Shares of Streamex Corp. shifted higher, trading at $0.86 (+7.3%), after the company announced its gold-backed digital token can now be purchased through traditional brokerage accounts at Siebert Financial — a deal that removes the biggest friction point for mainstream investors but confronts a glaring gap: the company still generates essentially no revenue.

A Broker With $20 Billion in Client Assets Will Now Sell the Token Like a Stock

Streamex partnered with Siebert Financial and tZERO to make its gold-backed, yield-bearing token available through Siebert's brokerage services, allowing clients to buy it like any other stock or bond — no blockchain knowledge required.

Siebert oversees approximately $20 billion in assets under management and serves retail, wealth management, and institutional clients across the United States.

tZERO handles onboarding, custody, compliance, and secondary market infrastructure. For Streamex, this means its product is now available inside the same system wealth advisors already use daily — a meaningful upgrade from crypto-native channels alone.

The Company Still Has Zero Revenue and a Tiny Gold Base

In Q1 2026, Streamex reported earnings per share of -$0.27, far worse than the forecasted -$0.05.

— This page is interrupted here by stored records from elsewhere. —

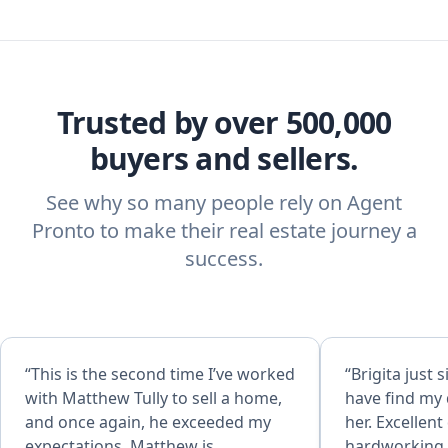
Trusted by over 500,000
buyers and sellers.
See why so many people rely on Agent
Pronto to make their real estate journey a
success.
“This is the second time I’ve worked
“Brigita just s
with Matthew Tully to sell a home,
have find my
and once again, he exceeded my
her. Excellent
expectations. Matthew is
hardworking, 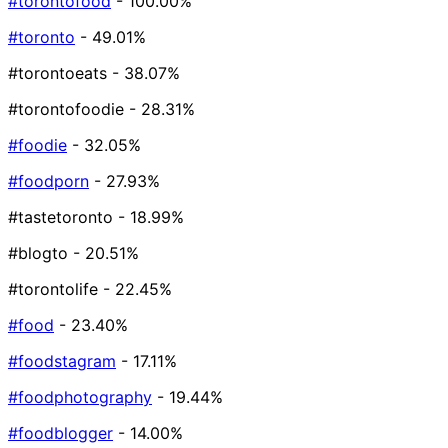
#torontofood
- 100.00%
#toronto
- 49.01%
#torontoeats
- 38.07%
#torontofoodie
- 28.31%
#foodie
- 32.05%
#foodporn
- 27.93%
#tastetoronto
- 18.99%
#blogto
- 20.51%
#torontolife
- 22.45%
#food
- 23.40%
#foodstagram
- 17.11%
#foodphotography
- 19.44%
#foodblogger
- 14.00%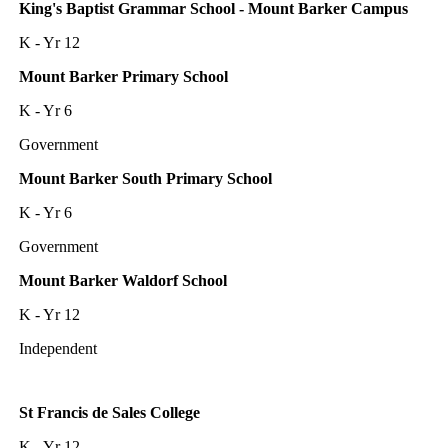
King's Baptist Grammar School - Mount Barker Campus
K - Yr 12
Mount Barker Primary School
K - Yr 6
Government
Mount Barker South Primary School
K - Yr 6
Government
Mount Barker Waldorf School
K - Yr 12
Independent
St Francis de Sales College
K - Yr 12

Revenue for the quarter was $0, as its key product only began generating significant activity toward the end of the period.

Total assets under management in the gold token sat at roughly $14 million (about 3,096 ounces), against $45.85 million in cash and zero debt. Even with Siebert's reach, converting access into meaningful inflows requires actually persuading brokers and their clients to allocate to an unproven tokenized product.

The Offering Is Restricted to Wealthy, Qualified Buyers

The token will be offered to eligible accredited and institutional investors through a private placement under Reg D Rule 506(c) — meaning everyday retail investors cannot participate. That caps the near-term buyer pool and limits viral demand. The token offers up to 3.5% annualized yield paid in additional gold , competitive with some short-term bond alternatives but unproven at scale.

The Stock Sits 94% Below Its 52-Week High — Needham's Target Implies Massive Upside

STEX's 52-week range stretches from $0.70 to $14.11.

Needham lowered its price target to $8 from $9 but maintained a Buy rating. At $0.86, the stock prices in deep skepticism. The Siebert deal validates the distribution strategy, but until gold token inflows accelerate and fee revenue appears on the income statement, the gap between the analyst target and the market price reflects a bet on execution that hasn't materialized yet.